Half of US IT jobs could go in the next 20 years

Gartner researchers have warned that as many as 50% of the IT operational jobs in the US could disappear in the next 20 years...

Gartner researchers have warned that as many as 50% of the IT operational jobs in the US could disappear in the next 20 years because of improvements in datacentre technologies.

Gartner analyst Donna Scott said IT workers face a situation similar to that in manufacturing, which has lost jobs over several decades as automation has improved.

Similarly, standardisation of IT infrastructure, applications and processes will lead to productivity improvements and a major shift in skill needs, she said.

"There will be more room to automate, and that means there will be reduced labour cost," said Scott. "This is a long-term change."

Gartner calls this change "real-time infrastructure", which involves service-oriented architectures, the elimination of communications barriers and dynamic alignment of IT with business priorities.

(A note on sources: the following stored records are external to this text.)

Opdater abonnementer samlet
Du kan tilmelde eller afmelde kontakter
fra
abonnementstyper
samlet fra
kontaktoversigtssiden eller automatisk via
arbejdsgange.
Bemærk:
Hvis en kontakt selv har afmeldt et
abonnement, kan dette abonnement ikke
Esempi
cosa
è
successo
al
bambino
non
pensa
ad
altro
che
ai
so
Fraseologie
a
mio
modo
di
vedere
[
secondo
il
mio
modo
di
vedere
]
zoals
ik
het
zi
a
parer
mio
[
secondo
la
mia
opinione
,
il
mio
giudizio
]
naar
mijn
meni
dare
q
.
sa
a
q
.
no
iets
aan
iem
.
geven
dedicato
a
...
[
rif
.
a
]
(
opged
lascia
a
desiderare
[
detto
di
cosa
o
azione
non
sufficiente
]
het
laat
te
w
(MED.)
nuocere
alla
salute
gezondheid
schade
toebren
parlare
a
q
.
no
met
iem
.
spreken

Technologies enabling the shift have less need for human intervention because they are more intelligent and can automatically provision services and self-heal.

IT operations - which encompass areas such as systems administration, incident response and change management - today account for about 55% of an IT department's labour cost, said Scott.

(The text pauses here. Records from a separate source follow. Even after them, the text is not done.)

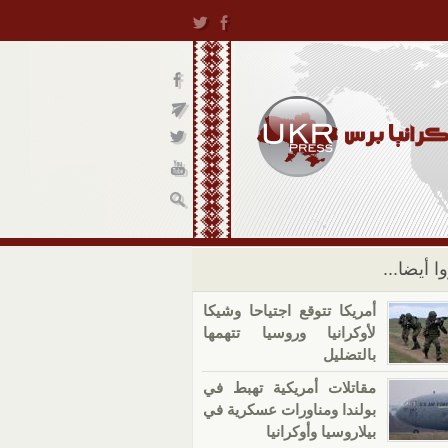
ا أيضا...
أمريكا تتوقع اجتياحا وشيكا
لأوكرانيا وروسيا تتهمها
بالتضليل
مقاتلات أمريكية تهبط في
بولندا ومناورات عسكرية في
بيلاروسيا وأوكرانيا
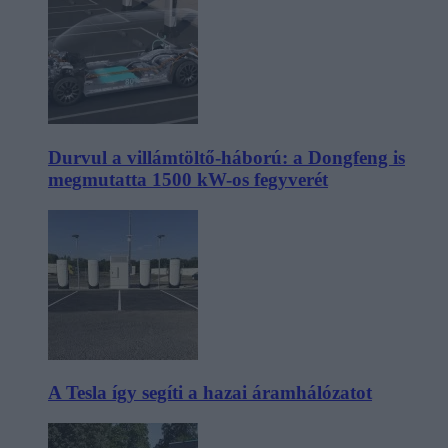
Durvul a villámtöltő-háború: a Dongfeng is
megmutatta 1500 kW-os fegyverét
A Tesla így segíti a hazai áramhálózatot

But as companies improve automation, IT operations become "more like a factory", said Scott.

Demand will grow for employees who have IT architecture skills as well as those with business and customer-liaison knowledge. Project management, for instance, will rise in terms of the percentage of IT labour costs, she said.

Reaction varied among the 1,500 visitors to the annual Gartner datacentre conference where the announcement was made.

Stevan Lewis, director of enterprise planning for BMO Financial Group, a 34,000-employee financial services company, said he believed that about 25% of operational jobs will shift to other IT areas - mostly low-end work.